Prison Policy Initiative: ‘The Commission needs to hear from us that this is a critical next step’
Prisoners are able to make less expensive out-of-state collect telephone calls, thanks to an order by the Federal Communications Commission (FCC).
The FCC order limits the cost of interstate, collect telephone calls made from jails and prisons.
The ruling “marks the first definitive action from the FCC to control the broken prison and jail telephone industry,” said Peter Wagner, executive director of Prison Policy Initiative.
“We absolutely agree that in-state rates must be regulated as well…”
Beginning Feb.11, calls home made by inmates from prison or jail no longer cost families as much as $17. These new rules will help to improve how the prison telephone market operates, Wagner commented.
According to PPI, the FCC is soliciting comments from the public related to “expanding the scope and operation of their order.”
The American Civil Liberties Union is also sponsoring a petition to spur more action by the FCC to regulate in-state calls, which account for the majority of inmate phone traffic in the United States, according to The Nation magazine.

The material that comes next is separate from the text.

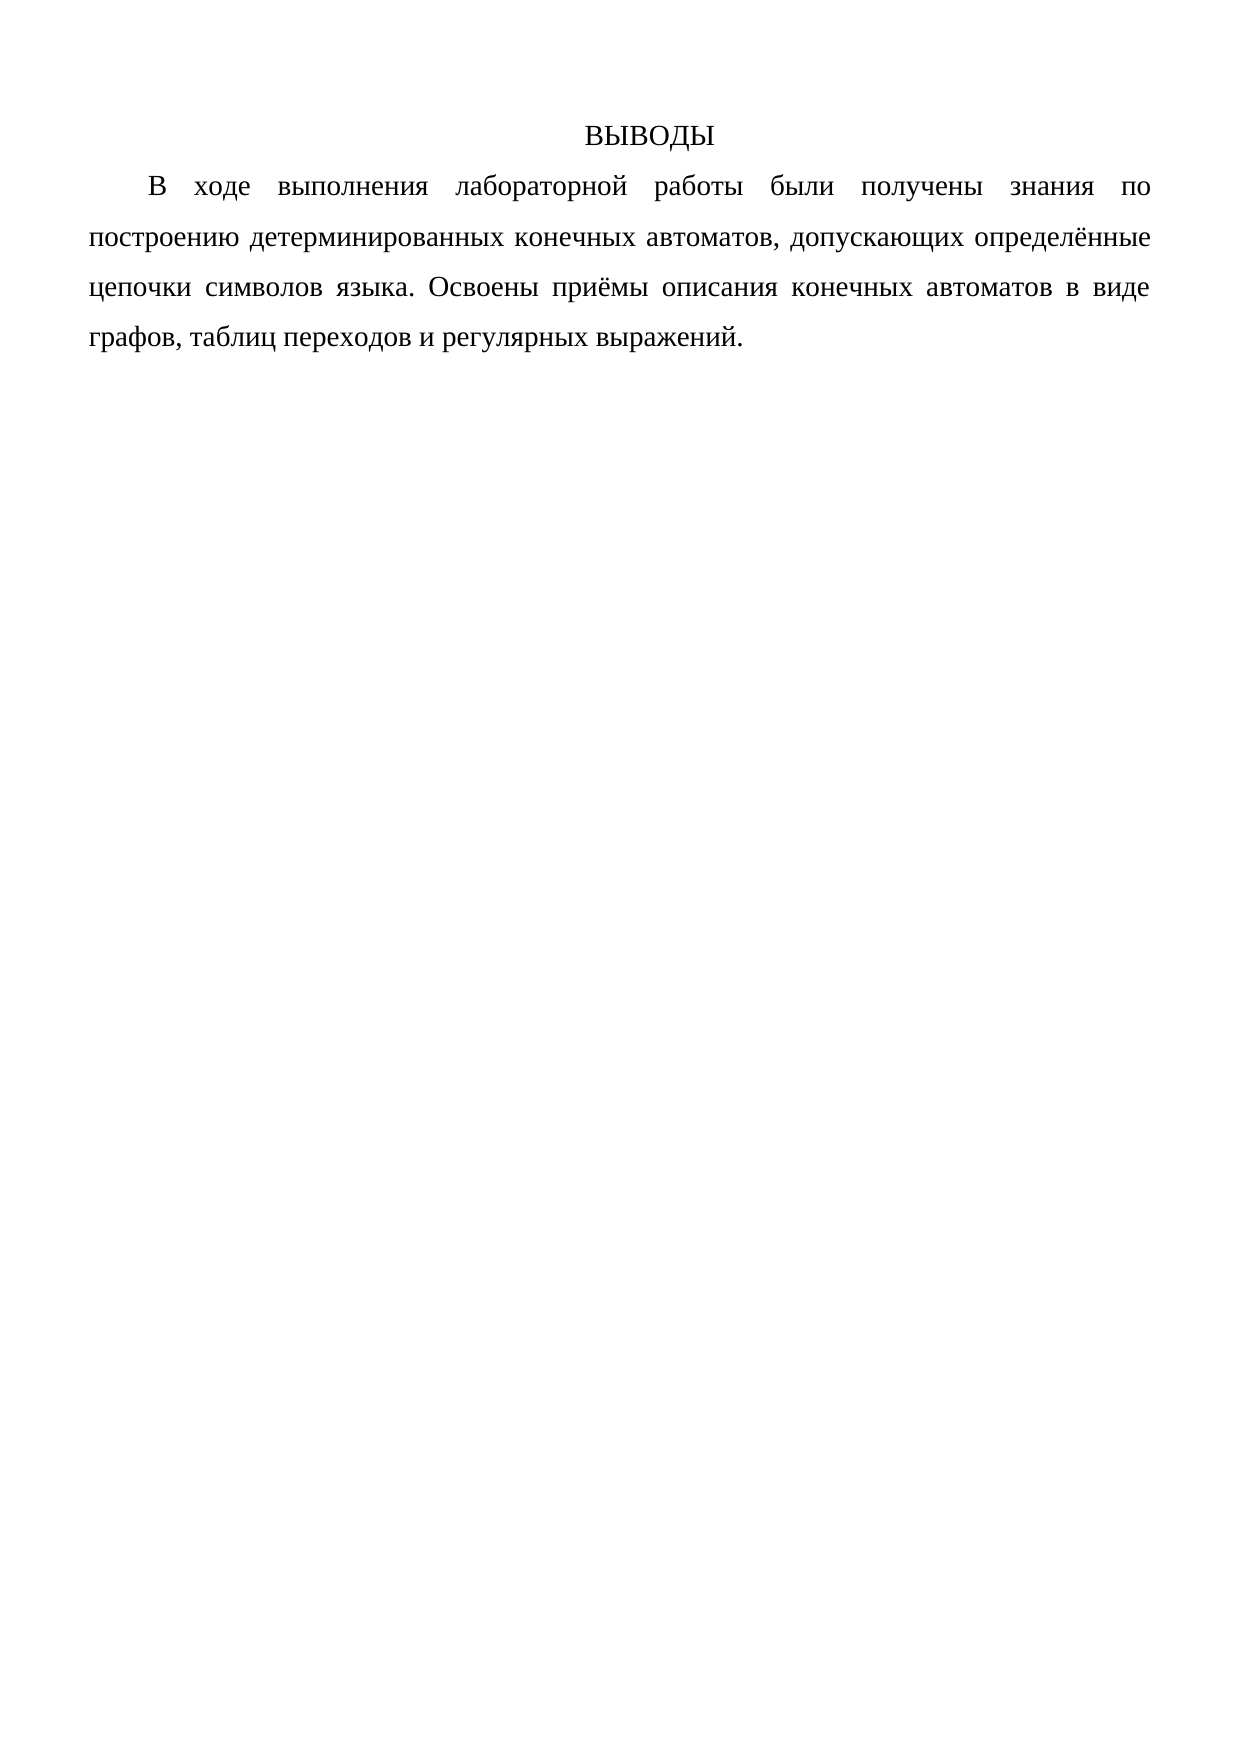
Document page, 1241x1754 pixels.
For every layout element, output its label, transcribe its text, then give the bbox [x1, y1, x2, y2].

text ВЫВОДЫ [88, 118, 1152, 152]
text В ходе выполнения лабораторной работы были получены знания по построению детерминированных конечных автоматов, допускающих определённые цепочки символов языка. Освоены приёмы описания конечных автоматов в виде графов, таблиц переходов и регулярных выражений. [88, 168, 1152, 353]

“We absolutely agree that in-state rates must be regulated as well. The FCC has opened up a new comment period to get public input on regulating in-state rates,” said Leah Sakala, policy analyst for PPI.

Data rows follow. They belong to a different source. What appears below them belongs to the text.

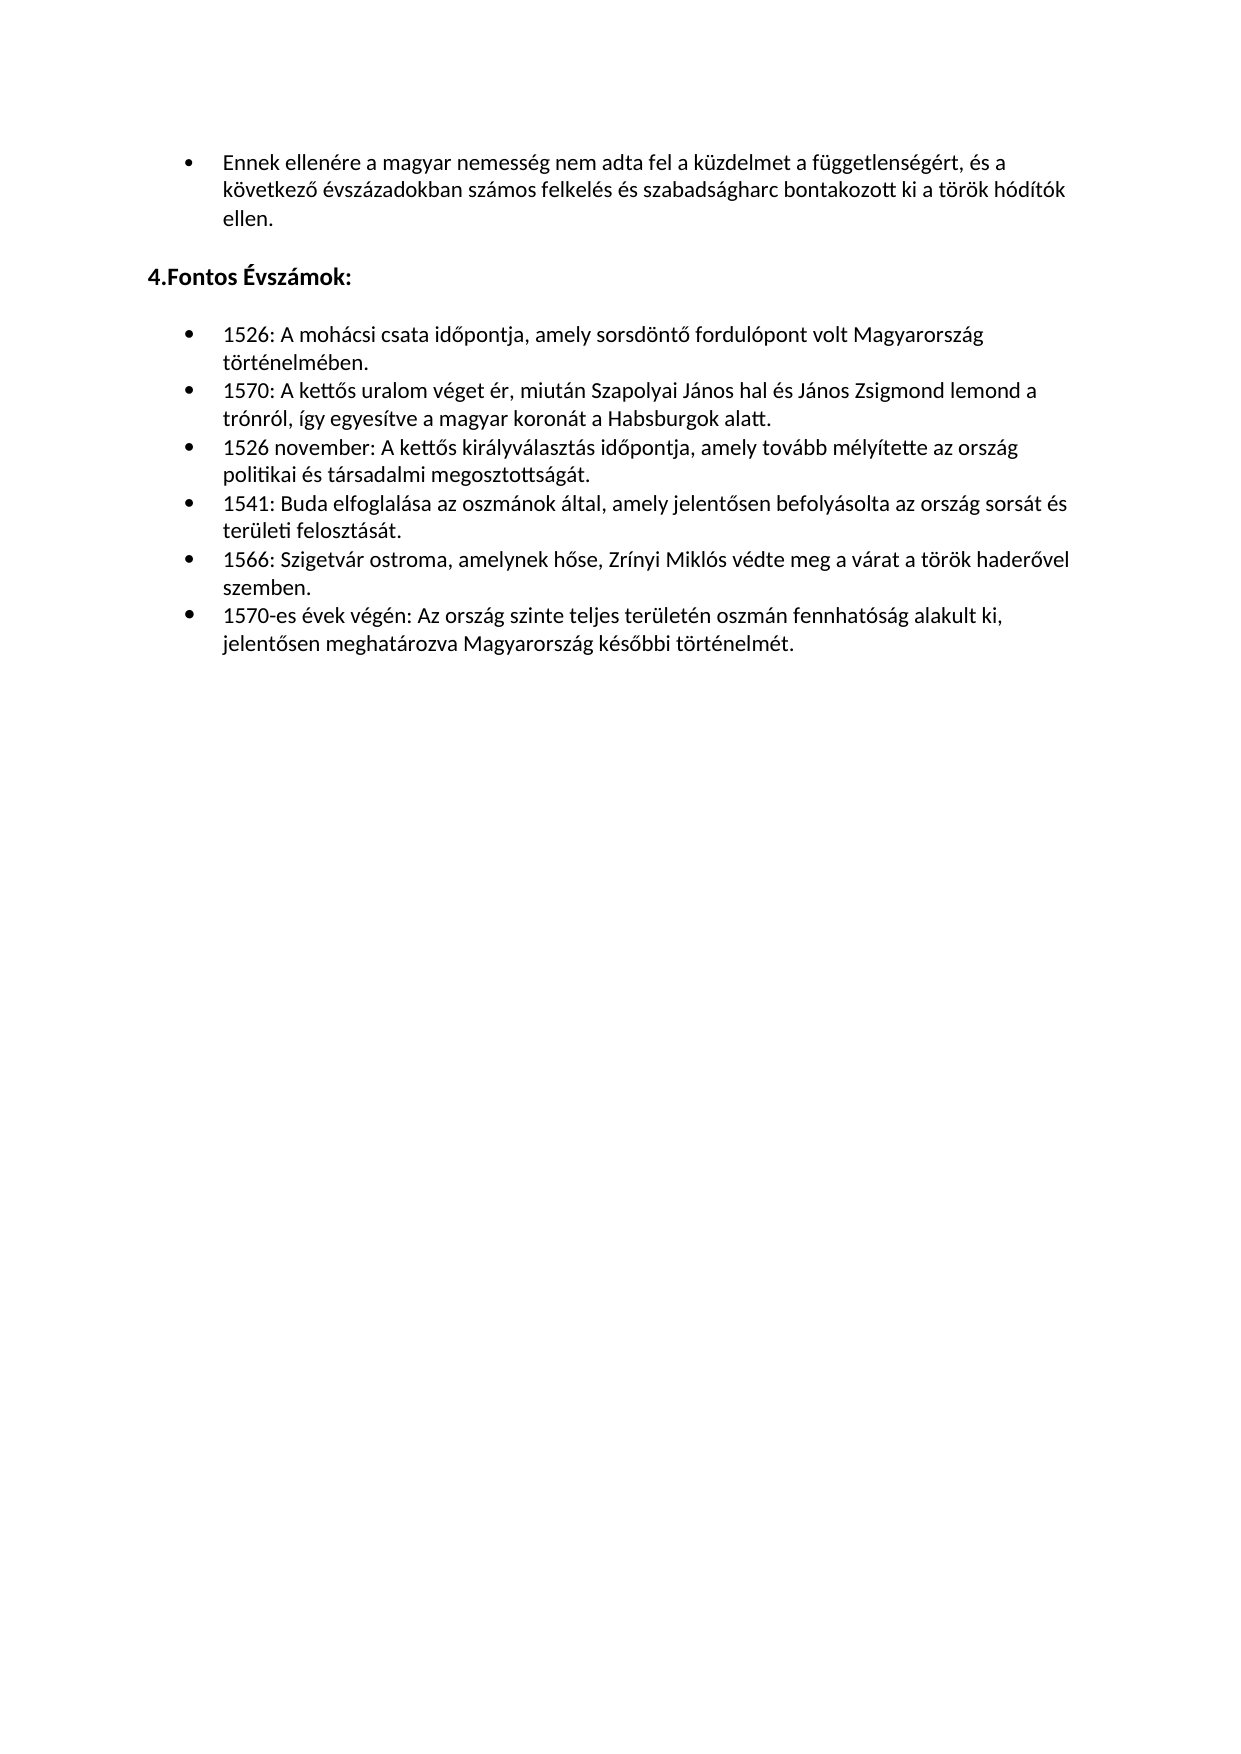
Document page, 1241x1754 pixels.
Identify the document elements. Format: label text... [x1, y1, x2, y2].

list 1566: Szigetvár ostroma, amelynek hőse, Zrínyi Miklós védte meg a várat a török haderővel szemben. [185, 545, 1093, 601]
text 4.Fontos Évszámok: [148, 261, 1093, 291]
list 1526 november: A kettős királyválasztás időpontja, amely tovább mélyítette az ország politikai és társadalmi megosztottságát. [185, 433, 1093, 489]
list 1526: A mohácsi csata időpontja, amely sorsdöntő fordulópont volt Magyarország történelmében. [185, 321, 1093, 377]
list 1541: Buda elfoglalása az oszmánok által, amely jelentősen befolyásolta az ország sorsát és területi felosztását. [185, 489, 1093, 545]
list 1570-es évek végén: Az ország szinte teljes területén oszmán fennhatóság alakult ki, jelentősen meghatározva Magyarország későbbi történelmét. [185, 601, 1093, 657]
list 1570: A kettős uralom véget ér, miután Szapolyai János hal és János Zsigmond lemond a trónról, így egyesítve a magyar koronát a Habsburgok alatt. [185, 377, 1093, 433]
list Ennek ellenére a magyar nemesség nem adta fel a küzdelmet a függetlenségért, és a következő évszázadokban számos felkelés és szabadságharc bontakozott ki a török hódítók ellen. [185, 148, 1093, 232]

The FCC has also announced Further Notice of Proposed Rulemaking, seeking the public’s input on the possibility of other regulations. The FCC indicated it wants to make certain fees for jail and prison telephone calls will be “just, reasonable, and cost-based,” PPI reported.

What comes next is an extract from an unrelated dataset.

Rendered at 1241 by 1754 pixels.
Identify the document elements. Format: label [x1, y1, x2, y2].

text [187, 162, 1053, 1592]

The FCC order sets a maximum rate of 21 cents per minute for debit and prepaid calls, and 25 cents for collect calls.
Wagner said, “The two largest prison phone companies, Securus and Global Tel Link, filed petitions to delay implementation” of the order.
“The commission needs to hear from us that this is a critical next step” in regulating the way telephone companies do business, said Sakala, referring to regulation of in-state rates.